Kubernetes GKE setup (Batteries included)
From Terraform setup to Cluster autoscaler, wordpress app with HPA configured, ingress controller, monitoring, loadtesting
Things to look for
this blog post is a continuation of
what all things to consider before we can start with the configurations
Our main goal of creating this blog is to get an idea how can we configure Kubernetes managed cluster with our desired application, which is highly available with Horizontal pod Autoscale, health checks for wordpress.
It contains some optimizations for wordpress as well but should not be replicated in your own production env
it will provision infra via Terraform / OpenTofu
Cluster is capable of autoscale
manifests for deploying yourself
We will be provisioning GKE cluster (where wordpress, ingress controller will be running), Google SQL for wordpress
Make sure you have gcloud configured to that particular project and the specific APIs are enabled!
Infrastructure part
Terraform
provider that we are going to use
### providers.tf
terraform {
required_providers {
local = {
source = "hashicorp/local"
version = "~> 2.5"
}
google = {
source = "hashicorp/google"
version = "~> 5.23"
}
null = {
source = "hashicorp/null"
version = "= 3.2.2"
}
random = {
source = "hashicorp/random"
version = "~> 3.6"
}
}
}
provider "google" {
credentials = file(var.google_credentials_file)
project = var.project_id
region = var.region
}
provider "local" {
}
provider "null" {
}
provider "random" {
}
Variables we are going to use change according to your customizations
### vars.tf
variable "project_id" {
description = "Your Google Cloud project ID"
type = string
}
variable "google_credentials_file" {
description = "google credentials file execute $ gcloud auth application-default login"

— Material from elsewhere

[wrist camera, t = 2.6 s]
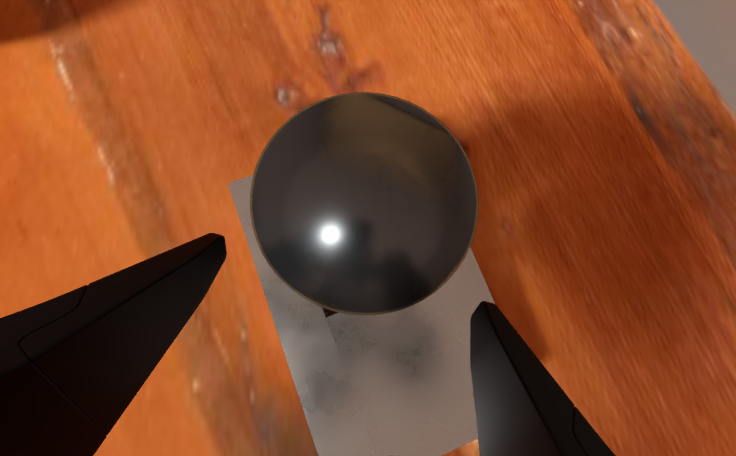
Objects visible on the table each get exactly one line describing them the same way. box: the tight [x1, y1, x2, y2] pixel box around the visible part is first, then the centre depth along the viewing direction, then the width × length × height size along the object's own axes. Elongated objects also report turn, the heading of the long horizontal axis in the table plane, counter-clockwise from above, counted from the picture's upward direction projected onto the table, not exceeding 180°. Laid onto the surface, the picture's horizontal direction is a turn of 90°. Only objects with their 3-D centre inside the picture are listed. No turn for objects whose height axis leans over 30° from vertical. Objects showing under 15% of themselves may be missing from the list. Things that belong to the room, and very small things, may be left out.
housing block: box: [228, 175, 495, 456], centre depth 17 cm, size 12×18×3 cm, turn 21°
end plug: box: [250, 92, 479, 316], centre depth 13 cm, size 5×5×13 cm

default = "/Users/dipankardas/.config/gcloud/application_default_credentials.json"
}
variable "label_node_pool" {
type = map(string)
default = {
environment = "dev"
type = "init-custom"
}
}
variable "region" {
description = "Google Cloud region where resources will be deployed"
default = "asia-south1"
type = string
}
variable "cluster_name" {
description = "Name of the GKE cluster"
default = "wordpress-k8s"
type = string
}
variable "node_machine_type" {
description = "Machine type for GKE nodes"
default = "e2-medium"
type = string
}
variable "node_disk_size_gb" {
description = "Disk size for GKE nodes (in GB)"
default = 30
type = number
}
variable "max_cluster_mem_limit" {
description = "maximunm number of memory for the entire cluster"
default = 64
type = number
}
variable "min_cluster_mem_limit" {
description = "maximunm number of memory for the entire cluster"
default = 8
type = number
}
variable "max_cluster_cpu_limit" {
description = "maximunm number of memory for the entire cluster"
default = 32
type = number
}
variable "min_cluster_cpu_limit" {
description = "maximunm number of memory for the entire cluster"
default = 4
type = number
}
variable "sql_instance_name" {
description = "Name of the Cloud SQL instance"

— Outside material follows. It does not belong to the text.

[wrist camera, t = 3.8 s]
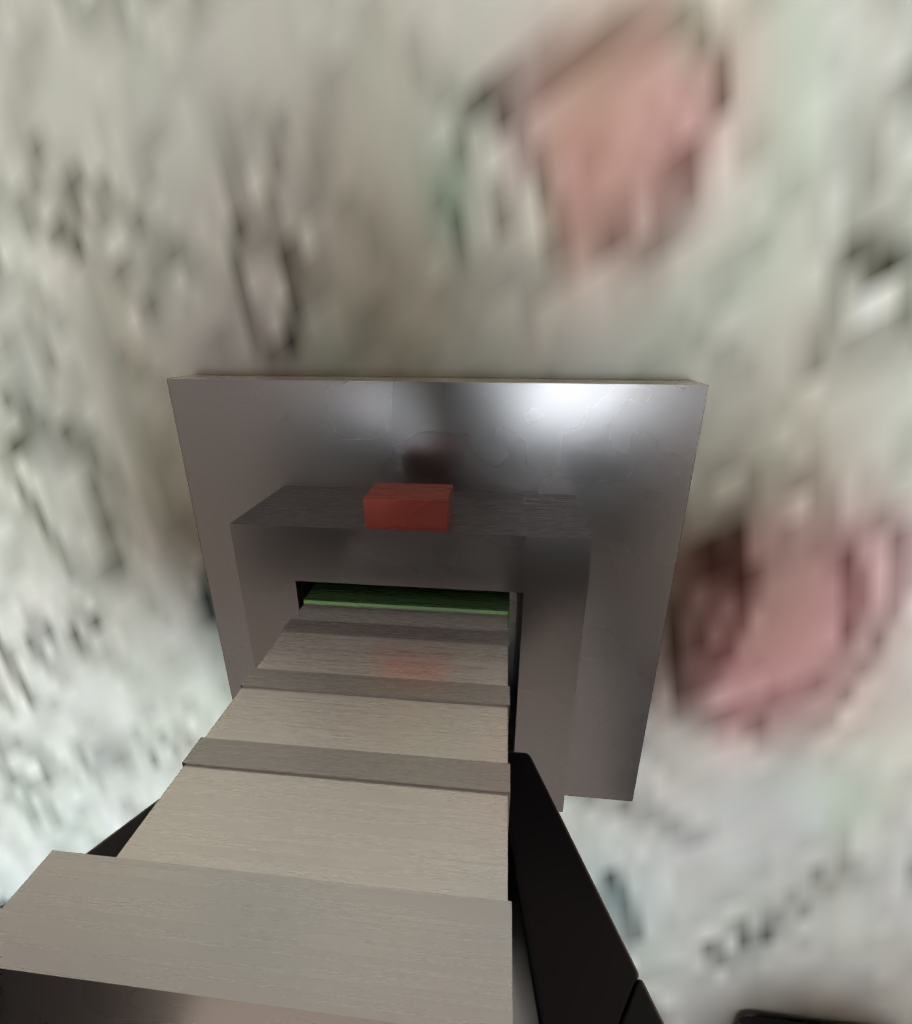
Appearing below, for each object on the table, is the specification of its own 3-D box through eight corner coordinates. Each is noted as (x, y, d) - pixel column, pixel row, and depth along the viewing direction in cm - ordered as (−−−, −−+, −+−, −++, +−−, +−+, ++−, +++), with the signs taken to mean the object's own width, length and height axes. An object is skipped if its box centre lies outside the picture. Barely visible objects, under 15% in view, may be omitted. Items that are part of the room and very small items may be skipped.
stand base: (691, 380, 11) (769, 402, 8) (624, 772, 15) (656, 892, 12) (192, 375, 12) (76, 392, 9) (261, 741, 16) (199, 844, 13)
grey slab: (510, 538, 11) (518, 1040, 3) (501, 734, 13) (493, 1328, 5) (330, 530, 11) (-51, 960, 3) (349, 722, 13) (134, 1258, 5)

default = "wordpress-sql-instance"
type = string
}
variable "sql_tier" {
description = "Tier for the Cloud SQL instance"
default = "db-f1-micro"
}
variable "sql_db" {
description = "sql database name"
default = "wordpress"
}
variable "sql_user" {
description = "sql username"
default = "wordpress"
}
variable "sql_iam_name" {
default = "cloudsql-proxy"
}
variable "k8s_ns" {
default = "demo"
}
variable "k8s_certmanager_version" {
default = "1.14.3"
}
variable "k8s_nginx_ingress_version" {
default = "1.10.0"
}
Main terraform resources to provision the cluster as well as the terr
####### main.tf
resource "google_container_node_pool" "primary_preemptible_nodes" {
name = "custom-pool"
cluster = google_container_cluster.my_cluster.id
location = var.region
initial_node_count = 1 # NOTE: its no of nodes per zone
node_config {
preemptible = true
machine_type = var.node_machine_type
disk_size_gb = var.node_disk_size_gb
oauth_scopes = [
"https://www.googleapis.com/auth/cloud-platform",
"https://www.googleapis.com/auth/logging.write",
"https://www.googleapis.com/auth/monitoring"
]
labels = var.label_node_pool
}
autoscaling {
total_max_node_count = 6
total_min_node_count = 3
}
management {
auto_repair = true
auto_upgrade = true
}
provisioner "local-exec" {
command = "gcloud container clusters get-credentials ${var.cluster_name} --project ${var.project_id} --region ${var.region} && kubectl cluster-info"
interpreter = ["/bin/zsh", "-c"]
working_dir = path.module
}
}
resource "null_resource" "enable_api" {
provisioner "local-exec" {
command = "gcloud services enable container.googleapis.com sqladmin.googleapis.com serviceusage.googleapis.com"
interpreter = ["/bin/zsh", "-c"]
working_dir = path.module
}
}
resource "google_container_cluster" "my_cluster" {
depends_on = [
null_resource.enable_api
]
name = var.cluster_name
location = var.region
deletion_protection = false
# datapath_provider = "ADVANCED_DATAPATH"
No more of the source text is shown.